▶ Task directions: Would you copy each line of the data below that has "stomach"?

▶ Excerpted data:
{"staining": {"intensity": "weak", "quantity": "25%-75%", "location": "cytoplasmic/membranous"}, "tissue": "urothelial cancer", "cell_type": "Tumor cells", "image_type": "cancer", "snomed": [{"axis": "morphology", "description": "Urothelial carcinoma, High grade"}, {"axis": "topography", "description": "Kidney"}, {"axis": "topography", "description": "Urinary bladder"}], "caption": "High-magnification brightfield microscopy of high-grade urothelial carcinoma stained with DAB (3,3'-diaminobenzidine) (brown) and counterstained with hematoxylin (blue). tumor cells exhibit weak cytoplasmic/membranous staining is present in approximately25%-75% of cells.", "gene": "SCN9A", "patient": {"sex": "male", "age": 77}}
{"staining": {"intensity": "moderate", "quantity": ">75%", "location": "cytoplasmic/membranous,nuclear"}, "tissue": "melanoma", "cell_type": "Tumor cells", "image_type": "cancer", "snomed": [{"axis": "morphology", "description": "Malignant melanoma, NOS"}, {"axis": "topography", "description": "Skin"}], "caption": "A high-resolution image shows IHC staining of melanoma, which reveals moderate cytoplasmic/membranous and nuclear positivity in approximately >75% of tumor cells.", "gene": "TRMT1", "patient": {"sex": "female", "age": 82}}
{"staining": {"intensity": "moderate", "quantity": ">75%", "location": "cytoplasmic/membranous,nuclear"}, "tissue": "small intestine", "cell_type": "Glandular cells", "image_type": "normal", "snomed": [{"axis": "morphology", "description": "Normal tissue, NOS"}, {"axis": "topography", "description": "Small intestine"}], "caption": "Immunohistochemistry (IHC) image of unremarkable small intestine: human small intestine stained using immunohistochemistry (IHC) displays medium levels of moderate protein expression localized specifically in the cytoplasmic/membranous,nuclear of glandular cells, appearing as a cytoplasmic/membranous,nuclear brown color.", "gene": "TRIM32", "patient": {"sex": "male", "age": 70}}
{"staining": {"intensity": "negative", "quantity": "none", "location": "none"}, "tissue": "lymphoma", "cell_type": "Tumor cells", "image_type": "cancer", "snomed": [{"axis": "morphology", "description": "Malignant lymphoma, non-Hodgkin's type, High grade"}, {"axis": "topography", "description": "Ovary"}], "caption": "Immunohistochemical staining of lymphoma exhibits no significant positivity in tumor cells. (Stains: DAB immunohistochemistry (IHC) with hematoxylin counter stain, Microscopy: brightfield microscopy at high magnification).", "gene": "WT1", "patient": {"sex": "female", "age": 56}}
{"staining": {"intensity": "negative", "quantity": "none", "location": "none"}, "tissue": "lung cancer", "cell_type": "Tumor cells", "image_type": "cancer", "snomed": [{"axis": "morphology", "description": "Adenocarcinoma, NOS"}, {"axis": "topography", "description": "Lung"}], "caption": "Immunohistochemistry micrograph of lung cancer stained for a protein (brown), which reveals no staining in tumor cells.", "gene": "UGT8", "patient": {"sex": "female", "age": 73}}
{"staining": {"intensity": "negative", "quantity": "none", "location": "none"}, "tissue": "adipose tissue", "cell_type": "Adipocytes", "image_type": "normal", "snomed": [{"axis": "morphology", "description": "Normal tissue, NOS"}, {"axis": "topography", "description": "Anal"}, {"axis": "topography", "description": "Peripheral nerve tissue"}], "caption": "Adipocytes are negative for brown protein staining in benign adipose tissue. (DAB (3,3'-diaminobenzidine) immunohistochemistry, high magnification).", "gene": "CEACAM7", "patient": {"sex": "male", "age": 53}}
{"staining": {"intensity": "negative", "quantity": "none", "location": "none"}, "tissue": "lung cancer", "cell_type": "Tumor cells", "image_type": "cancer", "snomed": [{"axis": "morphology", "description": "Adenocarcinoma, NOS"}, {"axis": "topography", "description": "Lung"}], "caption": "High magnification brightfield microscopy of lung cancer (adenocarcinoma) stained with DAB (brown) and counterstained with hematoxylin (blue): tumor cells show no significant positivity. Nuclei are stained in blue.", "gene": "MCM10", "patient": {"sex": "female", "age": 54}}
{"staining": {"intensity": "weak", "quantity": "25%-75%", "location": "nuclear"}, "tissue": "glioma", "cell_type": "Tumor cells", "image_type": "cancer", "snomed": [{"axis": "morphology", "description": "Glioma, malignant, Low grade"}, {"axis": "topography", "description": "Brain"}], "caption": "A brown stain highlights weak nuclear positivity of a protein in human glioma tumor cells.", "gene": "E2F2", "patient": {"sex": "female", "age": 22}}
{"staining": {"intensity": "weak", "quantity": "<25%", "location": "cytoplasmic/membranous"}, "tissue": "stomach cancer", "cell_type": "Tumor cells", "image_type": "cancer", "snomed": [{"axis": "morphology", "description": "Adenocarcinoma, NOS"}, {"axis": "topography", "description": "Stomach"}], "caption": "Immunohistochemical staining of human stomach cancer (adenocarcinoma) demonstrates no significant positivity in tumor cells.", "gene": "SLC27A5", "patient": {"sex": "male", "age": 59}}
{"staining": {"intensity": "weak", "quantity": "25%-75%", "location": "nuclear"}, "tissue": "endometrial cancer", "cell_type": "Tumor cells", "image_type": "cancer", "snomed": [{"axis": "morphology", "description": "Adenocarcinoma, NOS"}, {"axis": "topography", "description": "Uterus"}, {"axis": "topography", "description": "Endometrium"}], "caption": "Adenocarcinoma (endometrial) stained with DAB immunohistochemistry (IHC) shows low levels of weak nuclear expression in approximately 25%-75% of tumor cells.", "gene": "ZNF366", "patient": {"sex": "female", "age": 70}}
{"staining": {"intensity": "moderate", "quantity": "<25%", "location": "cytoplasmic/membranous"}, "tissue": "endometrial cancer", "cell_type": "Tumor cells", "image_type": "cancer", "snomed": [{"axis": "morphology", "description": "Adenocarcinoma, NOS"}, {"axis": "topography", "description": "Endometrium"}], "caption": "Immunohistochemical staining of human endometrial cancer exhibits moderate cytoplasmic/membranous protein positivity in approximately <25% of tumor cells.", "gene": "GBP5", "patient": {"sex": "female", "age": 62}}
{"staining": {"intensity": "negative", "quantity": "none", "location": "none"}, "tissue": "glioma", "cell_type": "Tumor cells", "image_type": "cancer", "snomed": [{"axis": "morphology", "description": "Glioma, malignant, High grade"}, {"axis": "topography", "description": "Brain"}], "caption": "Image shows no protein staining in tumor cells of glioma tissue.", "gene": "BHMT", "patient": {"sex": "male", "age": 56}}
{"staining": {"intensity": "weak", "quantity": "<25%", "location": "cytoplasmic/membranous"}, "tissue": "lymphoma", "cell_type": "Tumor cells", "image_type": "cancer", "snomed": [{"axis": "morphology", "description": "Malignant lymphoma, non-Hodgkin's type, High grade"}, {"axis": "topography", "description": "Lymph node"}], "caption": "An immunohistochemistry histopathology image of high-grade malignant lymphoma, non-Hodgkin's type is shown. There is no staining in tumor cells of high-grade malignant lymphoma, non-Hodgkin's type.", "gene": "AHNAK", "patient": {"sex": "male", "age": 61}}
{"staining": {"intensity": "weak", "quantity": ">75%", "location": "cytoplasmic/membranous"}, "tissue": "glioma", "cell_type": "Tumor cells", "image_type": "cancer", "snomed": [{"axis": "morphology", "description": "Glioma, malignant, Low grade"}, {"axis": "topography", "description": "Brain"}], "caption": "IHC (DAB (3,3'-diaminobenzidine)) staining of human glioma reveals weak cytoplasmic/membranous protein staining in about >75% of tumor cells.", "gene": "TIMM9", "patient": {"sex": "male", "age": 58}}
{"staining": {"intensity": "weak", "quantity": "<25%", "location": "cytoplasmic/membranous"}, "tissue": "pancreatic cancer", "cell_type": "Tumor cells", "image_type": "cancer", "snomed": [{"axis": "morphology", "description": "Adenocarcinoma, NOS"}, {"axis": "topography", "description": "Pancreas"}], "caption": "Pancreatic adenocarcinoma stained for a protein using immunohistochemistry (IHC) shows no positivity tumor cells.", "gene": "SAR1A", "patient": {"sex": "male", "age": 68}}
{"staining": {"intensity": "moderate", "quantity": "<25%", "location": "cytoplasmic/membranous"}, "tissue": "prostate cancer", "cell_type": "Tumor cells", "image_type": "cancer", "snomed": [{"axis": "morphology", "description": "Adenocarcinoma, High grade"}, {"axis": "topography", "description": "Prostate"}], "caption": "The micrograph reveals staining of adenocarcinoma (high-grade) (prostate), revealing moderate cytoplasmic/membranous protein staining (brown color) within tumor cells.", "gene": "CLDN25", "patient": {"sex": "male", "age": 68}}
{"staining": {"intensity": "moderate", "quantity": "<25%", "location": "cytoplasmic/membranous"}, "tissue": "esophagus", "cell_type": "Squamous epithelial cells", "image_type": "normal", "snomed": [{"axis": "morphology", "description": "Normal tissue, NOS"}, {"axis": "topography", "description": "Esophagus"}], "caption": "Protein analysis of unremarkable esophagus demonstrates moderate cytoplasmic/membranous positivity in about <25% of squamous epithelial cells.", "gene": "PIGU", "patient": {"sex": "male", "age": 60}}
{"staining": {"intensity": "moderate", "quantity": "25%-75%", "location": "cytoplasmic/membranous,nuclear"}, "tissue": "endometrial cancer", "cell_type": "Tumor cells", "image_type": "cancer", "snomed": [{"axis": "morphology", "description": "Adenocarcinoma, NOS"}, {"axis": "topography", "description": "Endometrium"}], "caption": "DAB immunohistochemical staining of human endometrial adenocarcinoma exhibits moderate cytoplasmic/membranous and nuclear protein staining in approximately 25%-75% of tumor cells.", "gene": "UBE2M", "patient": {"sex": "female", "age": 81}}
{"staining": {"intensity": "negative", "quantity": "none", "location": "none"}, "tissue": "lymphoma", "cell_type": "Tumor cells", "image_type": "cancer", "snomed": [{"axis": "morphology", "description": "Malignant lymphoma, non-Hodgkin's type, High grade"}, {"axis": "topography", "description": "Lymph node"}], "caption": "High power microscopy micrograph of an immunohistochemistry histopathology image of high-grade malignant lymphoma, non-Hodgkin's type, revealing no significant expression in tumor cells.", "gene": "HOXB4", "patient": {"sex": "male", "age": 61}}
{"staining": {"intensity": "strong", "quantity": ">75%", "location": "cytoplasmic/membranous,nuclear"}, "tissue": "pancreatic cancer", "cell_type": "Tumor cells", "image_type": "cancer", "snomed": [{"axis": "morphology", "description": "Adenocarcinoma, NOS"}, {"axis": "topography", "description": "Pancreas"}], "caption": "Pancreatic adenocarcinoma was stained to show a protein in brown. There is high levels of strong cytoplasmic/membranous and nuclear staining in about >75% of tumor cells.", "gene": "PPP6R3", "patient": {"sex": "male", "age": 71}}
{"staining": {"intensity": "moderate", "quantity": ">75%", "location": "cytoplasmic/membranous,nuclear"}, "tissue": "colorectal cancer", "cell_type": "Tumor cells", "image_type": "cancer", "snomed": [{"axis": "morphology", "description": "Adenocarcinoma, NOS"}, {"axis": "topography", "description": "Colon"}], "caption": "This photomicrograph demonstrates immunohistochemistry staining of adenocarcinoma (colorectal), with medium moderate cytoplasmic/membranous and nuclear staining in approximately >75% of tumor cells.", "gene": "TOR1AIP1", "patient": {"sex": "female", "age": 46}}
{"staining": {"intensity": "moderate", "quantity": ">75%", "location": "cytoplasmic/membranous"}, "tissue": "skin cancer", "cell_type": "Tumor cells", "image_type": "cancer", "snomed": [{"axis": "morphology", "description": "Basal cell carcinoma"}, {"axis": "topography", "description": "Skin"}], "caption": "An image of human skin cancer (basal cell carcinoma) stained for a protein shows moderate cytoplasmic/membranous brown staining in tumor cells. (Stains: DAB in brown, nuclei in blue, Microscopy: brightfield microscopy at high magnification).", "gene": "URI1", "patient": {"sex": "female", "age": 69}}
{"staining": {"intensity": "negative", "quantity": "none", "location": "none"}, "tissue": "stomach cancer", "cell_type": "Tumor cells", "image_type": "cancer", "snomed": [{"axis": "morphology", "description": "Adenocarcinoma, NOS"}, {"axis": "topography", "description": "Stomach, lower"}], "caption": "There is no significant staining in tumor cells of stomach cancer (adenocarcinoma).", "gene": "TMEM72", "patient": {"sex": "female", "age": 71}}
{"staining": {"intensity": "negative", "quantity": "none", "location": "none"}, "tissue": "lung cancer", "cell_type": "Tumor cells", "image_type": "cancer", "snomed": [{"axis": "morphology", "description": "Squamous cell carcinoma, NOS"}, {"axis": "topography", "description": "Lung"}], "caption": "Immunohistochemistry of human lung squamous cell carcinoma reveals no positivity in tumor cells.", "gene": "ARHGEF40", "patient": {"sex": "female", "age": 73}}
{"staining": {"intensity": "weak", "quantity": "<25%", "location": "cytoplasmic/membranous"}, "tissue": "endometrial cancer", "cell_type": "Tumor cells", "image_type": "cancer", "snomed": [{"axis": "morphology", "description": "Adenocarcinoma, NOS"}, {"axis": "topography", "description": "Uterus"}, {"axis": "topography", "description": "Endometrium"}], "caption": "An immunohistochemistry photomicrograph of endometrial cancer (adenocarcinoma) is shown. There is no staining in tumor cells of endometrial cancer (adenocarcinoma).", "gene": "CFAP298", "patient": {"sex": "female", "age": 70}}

▶ Task result:
{"staining": {"intensity": "weak", "quantity": "<25%", "location": "cytoplasmic/membranous"}, "tissue": "stomach cancer", "cell_type": "Tumor cells", "image_type": "cancer", "snomed": [{"axis": "morphology", "description": "Adenocarcinoma, NOS"}, {"axis": "topography", "description": "Stomach"}], "caption": "Immunohistochemical staining of human stomach cancer (adenocarcinoma) demonstrates no significant positivity in tumor cells.", "gene": "SLC27A5", "patient": {"sex": "male", "age": 59}}
{"staining": {"intensity": "negative", "quantity": "none", "location": "none"}, "tissue": "stomach cancer", "cell_type": "Tumor cells", "image_type": "cancer", "snomed": [{"axis": "morphology", "description": "Adenocarcinoma, NOS"}, {"axis": "topography", "description": "Stomach, lower"}], "caption": "There is no significant staining in tumor cells of stomach cancer (adenocarcinoma).", "gene": "TMEM72", "patient": {"sex": "female", "age": 71}}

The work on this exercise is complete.